O chalé era menor do que ela esperava. Uma construção de madeira escura, com janelas grandes e uma varanda coberta por gelo. Por dentro, tudo limpo e funcional. Minimalista. Como se alguém tivesse passado ali só para arrumar as coisas e desaparecido de volta na floresta.
Madeleine deixou a mala no canto da sala e tirou as luvas. Os dedos demoraram segundos demais para se moverem. Ela olhou ao redor. Uma cozinha embutida. Um sofá. Um aquecedor antigo zumbindo. Uma estante com livros em norueguês. Um quarto com cama de casal, coberta por um edredom azul-marinho. Nele, sobre o travesseiro, um bilhete:
“Bem-vinda, Madeleine. A chave estava com o proprietário, já deixei tudo pronto. Nos encontramos amanhã cedo no canteiro. Qualquer coisa, o proprietário e vizinho ao lado — Anders — costuma ser gentil. – Clara Jensen”
Ela encostou o bilhete na parede e ficou ali, parada, como se as palavras tivessem o poder de aquecê-la.
Mas não tinham.
Pegou o celular. Nenhuma mensagem. Nenhuma notificação. O advogado ainda estava tentando negociar a próxima visita com a filha, e ela tinha medo de insistir demais e parecer instável. Qualquer passo em falso poderia significar mais semanas de silêncio.
Sentou-se no chão da sala, tirou os sapatos, puxou os joelhos contra o peito e respirou fundo.
Ali, cercada de nada, com neve até os joelhos e os ombros curvados, ela enfim aceitou: não sabia quem era mais.
No dia seguinte, o projeto começou.
Ela foi recebida no escritório pequeno da empresa norueguesa responsável pelo hotel. Três pessoas, uma mesa longa, café amargo demais e mapas topográficos pendurados nas paredes. Ninguém comentou nada sobre sua fama, seus prêmios, seu colapso. Não era bajulação — era alívio. Ser vista apenas como profissional. Como alguém funcional.
O terreno onde o hotel seria erguido ficava perto do mar, entre duas colinas que se cobriam de gelo até março. Era arriscado, mas possível. Madeleine já via, na cabeça, as linhas da estrutura. O vidro resistente às baixas temperaturas. A madeira clara local. A luz natural entrando em ângulos calculados. Ela falava, e os outros escutavam. A voz voltava ao corpo.
E então, quando estava saindo da sede da empresa, sentiu algo puxando sua manga.
Era um menino.
Cabelos claros, quase brancos sob o sol. Bochechas coradas pelo frio. Uns nove anos, talvez. Ele a olhava com curiosidade silenciosa. Nas mãos, segurava um caderno de desenho aberto — e, nele, um barco, com detalhes minuciosos nas cordas e nas velas.

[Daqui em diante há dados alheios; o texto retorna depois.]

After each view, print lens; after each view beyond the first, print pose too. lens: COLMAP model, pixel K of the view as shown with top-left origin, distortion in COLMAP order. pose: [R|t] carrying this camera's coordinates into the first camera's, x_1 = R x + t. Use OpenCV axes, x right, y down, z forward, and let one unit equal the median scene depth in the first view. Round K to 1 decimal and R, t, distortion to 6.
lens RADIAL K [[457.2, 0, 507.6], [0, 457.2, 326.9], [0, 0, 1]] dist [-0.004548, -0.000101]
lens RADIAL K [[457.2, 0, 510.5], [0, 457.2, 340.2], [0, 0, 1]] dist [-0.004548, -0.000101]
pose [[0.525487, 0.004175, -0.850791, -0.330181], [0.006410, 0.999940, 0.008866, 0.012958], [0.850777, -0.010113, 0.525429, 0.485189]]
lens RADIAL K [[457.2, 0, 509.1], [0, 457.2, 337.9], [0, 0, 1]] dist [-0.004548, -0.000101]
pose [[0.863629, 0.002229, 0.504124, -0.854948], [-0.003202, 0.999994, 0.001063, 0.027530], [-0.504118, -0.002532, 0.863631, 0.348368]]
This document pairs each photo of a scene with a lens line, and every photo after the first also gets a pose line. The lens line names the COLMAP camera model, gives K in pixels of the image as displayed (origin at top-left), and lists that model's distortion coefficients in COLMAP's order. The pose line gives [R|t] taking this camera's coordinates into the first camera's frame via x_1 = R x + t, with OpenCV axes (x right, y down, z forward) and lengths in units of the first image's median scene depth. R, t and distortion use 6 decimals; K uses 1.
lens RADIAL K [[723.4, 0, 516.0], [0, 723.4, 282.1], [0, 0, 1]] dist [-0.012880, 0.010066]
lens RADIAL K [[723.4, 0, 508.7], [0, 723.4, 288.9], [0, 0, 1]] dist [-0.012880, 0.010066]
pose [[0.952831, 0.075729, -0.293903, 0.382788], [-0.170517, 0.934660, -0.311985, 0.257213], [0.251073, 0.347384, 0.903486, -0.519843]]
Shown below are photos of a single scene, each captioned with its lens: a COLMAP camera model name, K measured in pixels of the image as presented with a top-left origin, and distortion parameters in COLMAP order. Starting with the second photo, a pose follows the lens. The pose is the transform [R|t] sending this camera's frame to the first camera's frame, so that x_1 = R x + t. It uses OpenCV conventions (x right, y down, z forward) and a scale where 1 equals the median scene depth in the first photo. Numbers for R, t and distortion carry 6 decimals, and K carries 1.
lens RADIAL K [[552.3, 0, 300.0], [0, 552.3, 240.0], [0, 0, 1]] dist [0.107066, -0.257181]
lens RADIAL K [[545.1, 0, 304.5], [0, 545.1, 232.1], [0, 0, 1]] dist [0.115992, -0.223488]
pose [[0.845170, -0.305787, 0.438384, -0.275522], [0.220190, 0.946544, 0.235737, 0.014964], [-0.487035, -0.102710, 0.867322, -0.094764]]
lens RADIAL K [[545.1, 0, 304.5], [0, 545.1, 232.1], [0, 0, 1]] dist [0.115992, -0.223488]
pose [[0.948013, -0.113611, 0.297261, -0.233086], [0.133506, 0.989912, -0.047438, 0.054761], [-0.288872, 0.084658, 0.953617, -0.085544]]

“Desculpa,” disse uma voz masculina atrás dela, num inglês com sotaque forte. “Ele achou que você era... alguém da escola.”
Madeleine virou-se.
Anders.
O bilhete da Clara agora tinha rosto — o vizinho e proprietário. Alto, barba curta, olhos cinzentos como a paisagem. O tipo de homem que parecia esculpido pela própria geada.
“Ele desenha?” Madeleine perguntou, apontando para o caderno.
“Todo dia. Barcos, em geral. Às vezes baleias. Ele se chama Emil.”
O menino sorriu de leve. Madeleine retribuiu, um pouco sem jeito.
“Você é a arquiteta, não é?” Anders perguntou.
“Sim.”
Ele assentiu. “Bom. O chalé já estava precisando de vida.”
E então os dois ficaram ali, em silêncio. O tipo de silêncio que não machuca. Apenas… existe.
E pela primeira vez desde Londres, Madeleine pensou que talvez, só talvez, esse inverno não fosse o último.